Commissioned by the Academy’s Study Panel on Pricing Power in Healthcare Markets, the findings are detailed in the new report—Integrated Delivery Networks: In Search of Benefits and Market Effects—written by Goldsmith along with Lawton R. Burns, the James Joo-Jin Kim Professor of Health Care Management at the University of Pennsylvania’s Wharton School, Aditi Sen, a doctoral student at the Wharton School and Trevor Goldsmith, Researcher Director of Health Futures, Inc. The Academy’s study panel will release its final report next month.
Other key study findings include:
- There is little evidence that integrating hospital and physician care has helped to promote quality or reduce costs, and growing evidence suggests that the opposite is true, and that hospital-physician integration has raised both physician costs and hospital prices.
- Hospital integration into health plan operations and risked-based contracting was not associated with either clinical efficiency, such as shorter lengths of stay, or financial efficiency, such as lower charges per admission.
- The available evidence suggests that the more providers invest in IDN development, the lower their operating margins and return on capital. Diversification into more businesses is associated with negative operating performance.
- There are few or no scope economies within health plans, hospitals or physician groups—let alone between these lines of business contained within IDNs. Provider-sponsored insurance plans face similar problems regardless of whether they were formed by hospitals or physician groups: poor capitalization, lack of actuarial and underwriting expertise, limited marketing capability, adverse selection risk—attracting sicker than average enrollees— and inability to reach sufficient enrollment scale.
The study’s policy recommendations include:
- IDNs providing more detailed and routine operating disclosures to enable financial analysts, academic researchers and the policy community to understand the performance of IDNs’ subsidiary businesses—hospitals, physicians and health plans—and IDN overhead and revenue allocation strategies. Present disclosures are inadequate to answer definitively whether there are measurable societal or institutional benefits from IDN formation.
- IDNs disclosing the amount of hospital operating profit as a percentage of IDN total earnings; physician and hospital compensation policies, including whether capitated risk is passed on to hospitals and physicians; and allocation of overhead and ancillary services income among the three main lines of business.
- Creating a comprehensive, national all-payer claims database that would enable analysis of what IDNs are paid for hospital and physician services compared to their competitors.The Academy’s Study Panel on Pricing Power in Healthcare Markets also commissioned a report cataloguing the laws and regulations state governments are using to maintain or increase competition in health care markets. The panel will issue its final report in the next few months.

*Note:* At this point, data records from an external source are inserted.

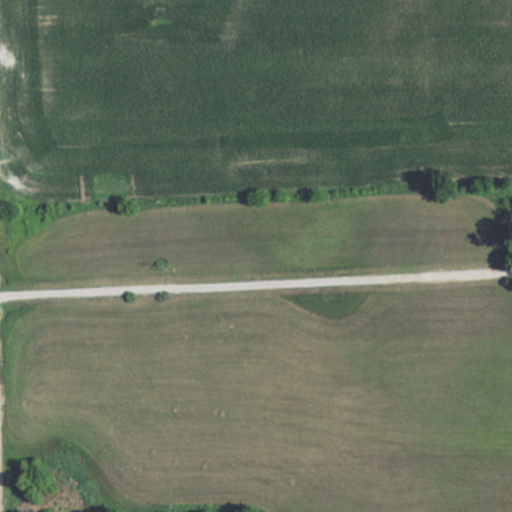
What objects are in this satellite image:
road: (255, 282)
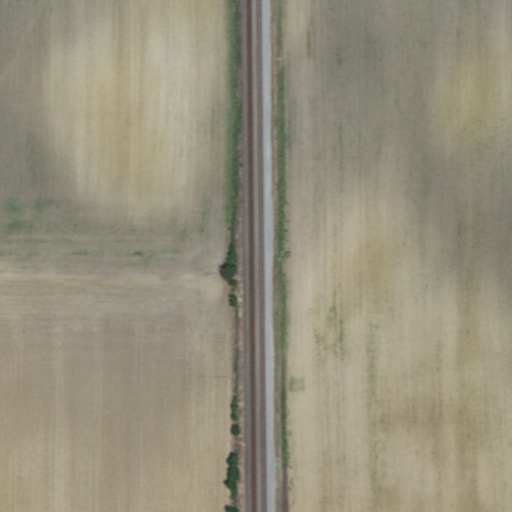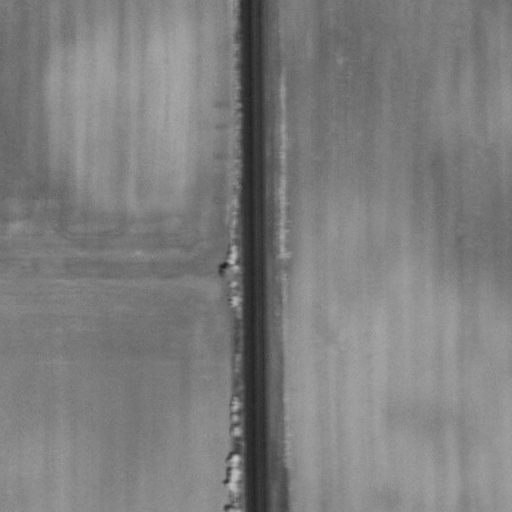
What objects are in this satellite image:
railway: (251, 255)
railway: (259, 256)
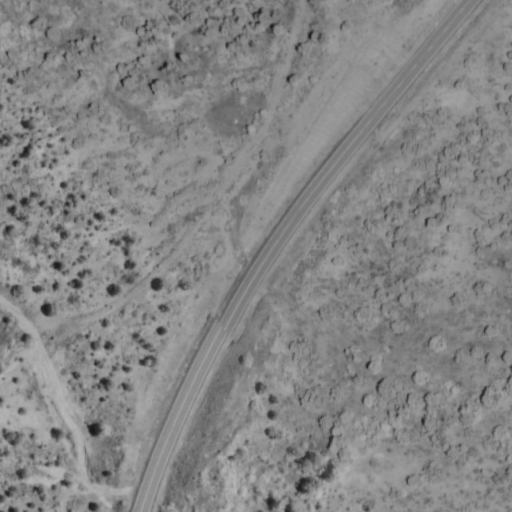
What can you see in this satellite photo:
road: (199, 223)
road: (275, 239)
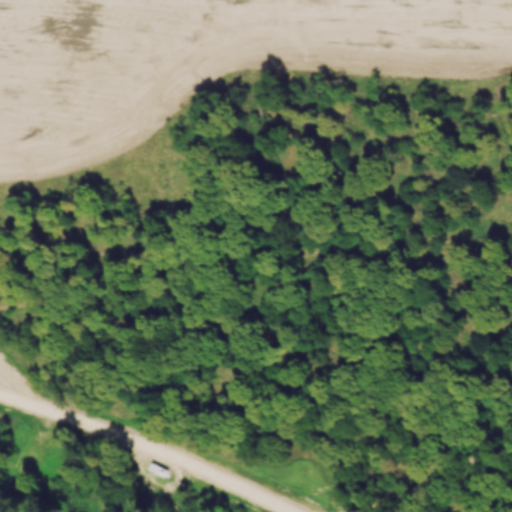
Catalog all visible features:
road: (144, 453)
building: (162, 471)
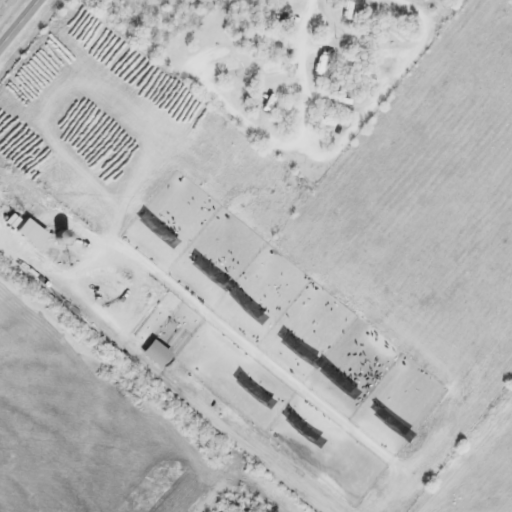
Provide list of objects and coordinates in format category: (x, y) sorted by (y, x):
road: (19, 23)
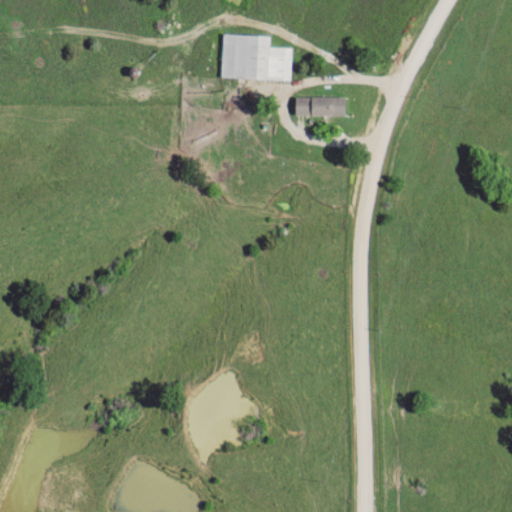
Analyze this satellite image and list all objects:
building: (261, 59)
building: (323, 107)
road: (363, 247)
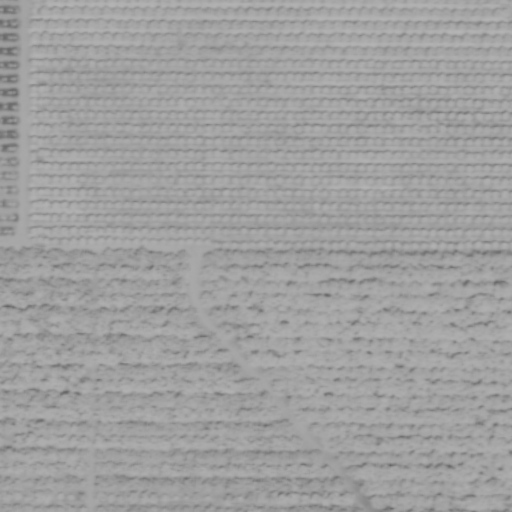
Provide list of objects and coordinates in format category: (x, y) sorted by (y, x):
crop: (256, 256)
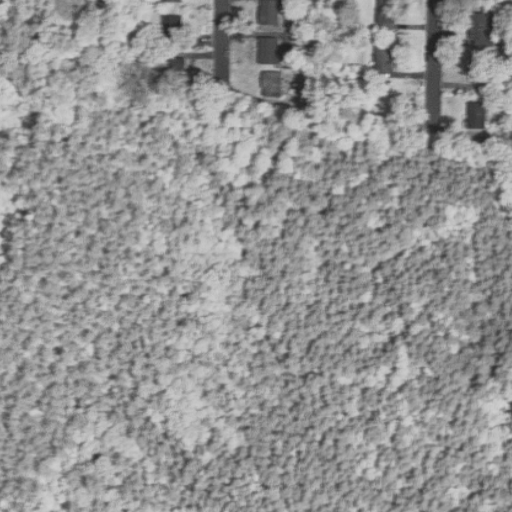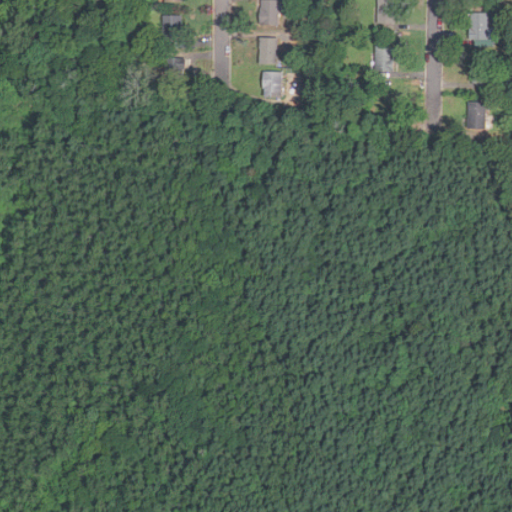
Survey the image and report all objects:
building: (176, 0)
building: (175, 1)
building: (387, 11)
building: (270, 12)
building: (271, 12)
building: (387, 12)
building: (174, 27)
building: (174, 27)
building: (479, 27)
building: (482, 30)
road: (222, 45)
building: (270, 50)
building: (269, 51)
building: (385, 58)
building: (385, 58)
road: (435, 64)
building: (176, 68)
building: (176, 70)
building: (481, 70)
building: (482, 70)
building: (273, 84)
building: (274, 84)
building: (477, 115)
building: (478, 115)
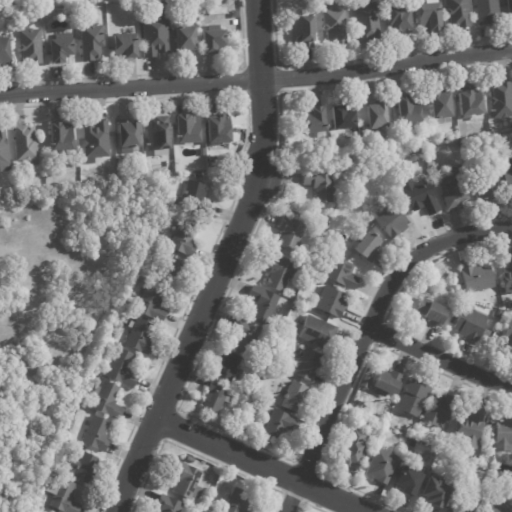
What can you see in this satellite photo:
building: (507, 8)
building: (508, 8)
building: (484, 11)
building: (485, 12)
building: (236, 13)
building: (455, 13)
building: (456, 13)
building: (427, 16)
building: (397, 17)
building: (426, 17)
building: (398, 19)
building: (366, 21)
building: (334, 23)
building: (365, 23)
building: (333, 24)
building: (300, 31)
building: (302, 32)
building: (154, 35)
building: (156, 38)
building: (186, 39)
building: (184, 40)
building: (214, 40)
building: (90, 42)
building: (92, 42)
building: (212, 42)
building: (30, 44)
building: (28, 45)
building: (123, 45)
building: (126, 46)
building: (62, 49)
building: (59, 50)
building: (5, 51)
building: (4, 52)
road: (256, 81)
building: (500, 99)
building: (500, 101)
building: (468, 103)
building: (469, 104)
building: (439, 106)
building: (440, 107)
building: (407, 109)
building: (407, 111)
building: (375, 114)
building: (375, 116)
building: (341, 118)
building: (340, 119)
building: (312, 120)
building: (313, 121)
building: (188, 127)
building: (221, 128)
building: (187, 129)
building: (217, 132)
building: (242, 132)
building: (156, 133)
building: (160, 134)
building: (129, 135)
building: (61, 136)
building: (127, 136)
building: (60, 137)
building: (97, 140)
building: (94, 141)
building: (25, 144)
building: (27, 145)
building: (4, 152)
building: (3, 153)
building: (200, 175)
building: (506, 176)
building: (505, 177)
building: (392, 178)
building: (486, 184)
building: (318, 185)
building: (318, 186)
building: (484, 186)
building: (451, 190)
building: (193, 192)
building: (449, 192)
building: (197, 194)
building: (419, 197)
building: (418, 198)
building: (391, 221)
building: (391, 221)
building: (289, 233)
building: (289, 234)
building: (185, 241)
building: (325, 241)
building: (367, 246)
building: (366, 247)
road: (221, 264)
building: (171, 268)
building: (176, 268)
building: (276, 272)
building: (276, 272)
building: (338, 273)
building: (339, 273)
building: (507, 276)
building: (474, 277)
building: (475, 278)
building: (506, 279)
building: (320, 283)
building: (442, 298)
building: (149, 302)
building: (329, 302)
building: (330, 302)
building: (130, 303)
building: (152, 303)
building: (261, 304)
building: (302, 304)
building: (261, 305)
building: (430, 311)
building: (432, 313)
building: (495, 314)
building: (467, 323)
building: (468, 324)
building: (289, 328)
building: (507, 329)
building: (312, 331)
building: (314, 331)
road: (364, 332)
building: (508, 332)
building: (115, 336)
building: (139, 336)
building: (141, 336)
building: (243, 336)
building: (244, 336)
building: (6, 340)
building: (48, 347)
road: (438, 358)
building: (307, 364)
building: (307, 364)
building: (226, 366)
building: (226, 367)
building: (121, 368)
building: (123, 370)
building: (386, 381)
building: (386, 383)
building: (293, 396)
building: (214, 397)
building: (293, 397)
building: (212, 398)
building: (411, 398)
building: (412, 398)
building: (110, 400)
building: (107, 401)
building: (436, 409)
building: (437, 411)
building: (249, 418)
building: (277, 425)
building: (276, 426)
building: (75, 427)
building: (469, 428)
building: (470, 428)
building: (95, 434)
building: (97, 434)
building: (503, 434)
building: (503, 435)
building: (354, 448)
building: (353, 449)
building: (187, 459)
road: (258, 463)
building: (82, 466)
building: (380, 466)
building: (466, 466)
building: (85, 467)
building: (380, 467)
building: (491, 476)
building: (184, 480)
building: (185, 480)
building: (405, 480)
building: (406, 480)
building: (431, 492)
building: (433, 492)
building: (61, 496)
building: (68, 498)
building: (237, 502)
building: (238, 502)
building: (460, 503)
building: (498, 503)
building: (499, 503)
building: (166, 504)
building: (167, 505)
building: (461, 505)
building: (213, 509)
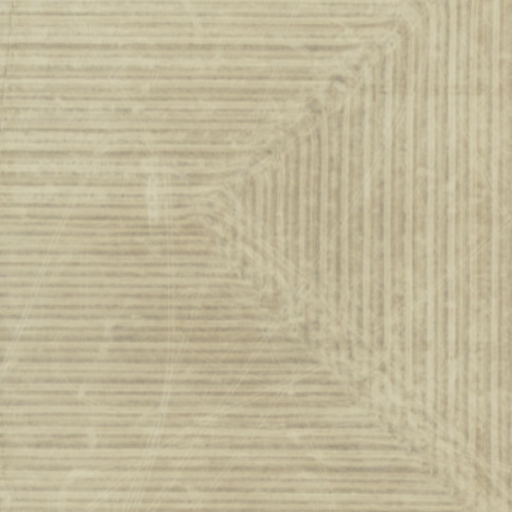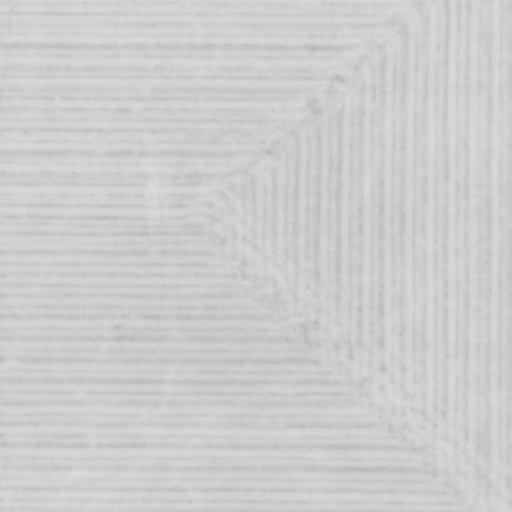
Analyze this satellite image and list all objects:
crop: (256, 255)
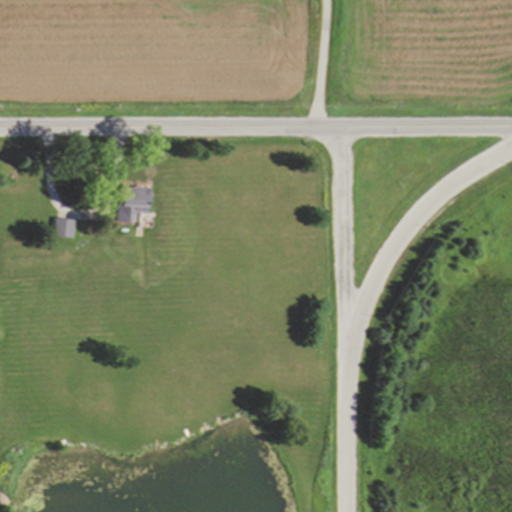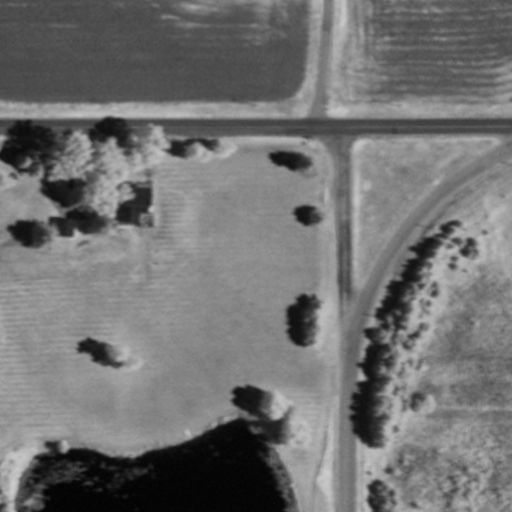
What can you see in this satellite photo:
road: (322, 64)
road: (256, 129)
building: (126, 203)
building: (60, 227)
road: (346, 259)
road: (367, 300)
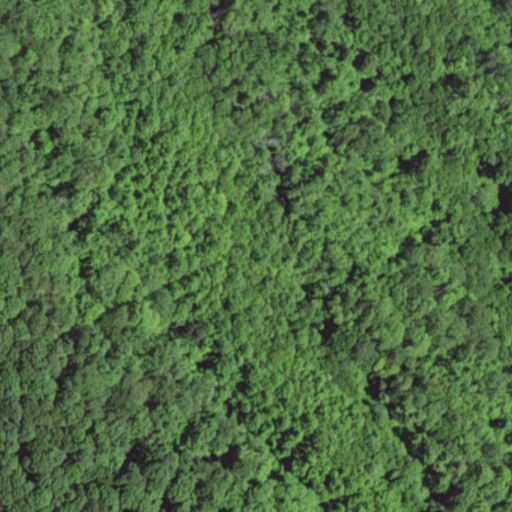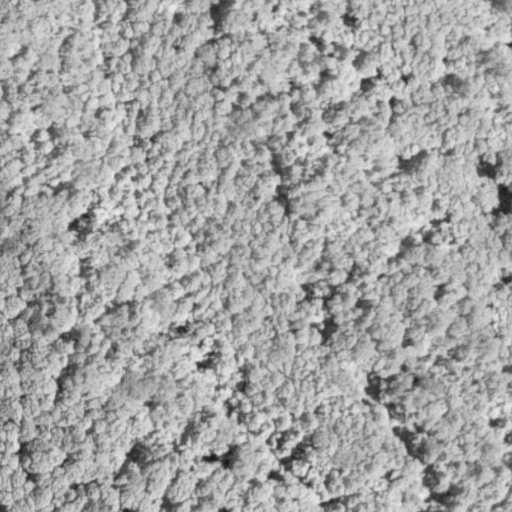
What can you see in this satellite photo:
road: (441, 148)
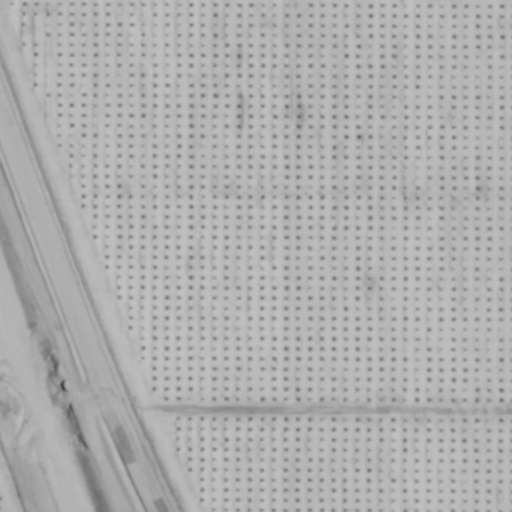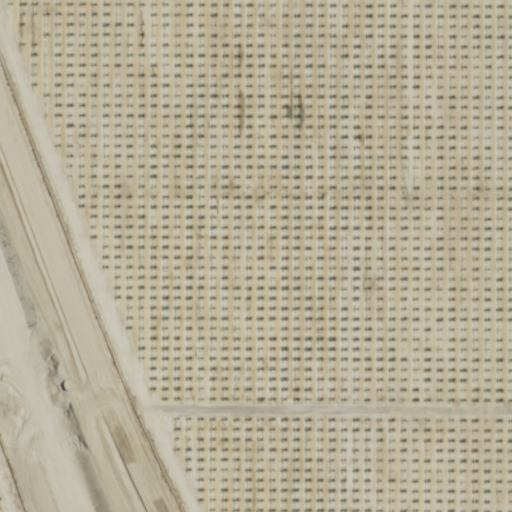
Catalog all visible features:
railway: (39, 405)
road: (327, 418)
railway: (34, 419)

Support for these papers and for the larger project is provided by the Robert Wood Johnson Foundation, The California HealthCare Foundation based in Oakland, California, and the Jayne Koskinas Ted Giovanis Foundation for Health and Policy.
The National Academy of Social Insurance is a non-profit, nonpartisan organization made up of the nation’s leading experts on social insurance. Its mission is to advance solutions to challenges facing the nation by increasing public understanding of how social insurance contributes to economic security.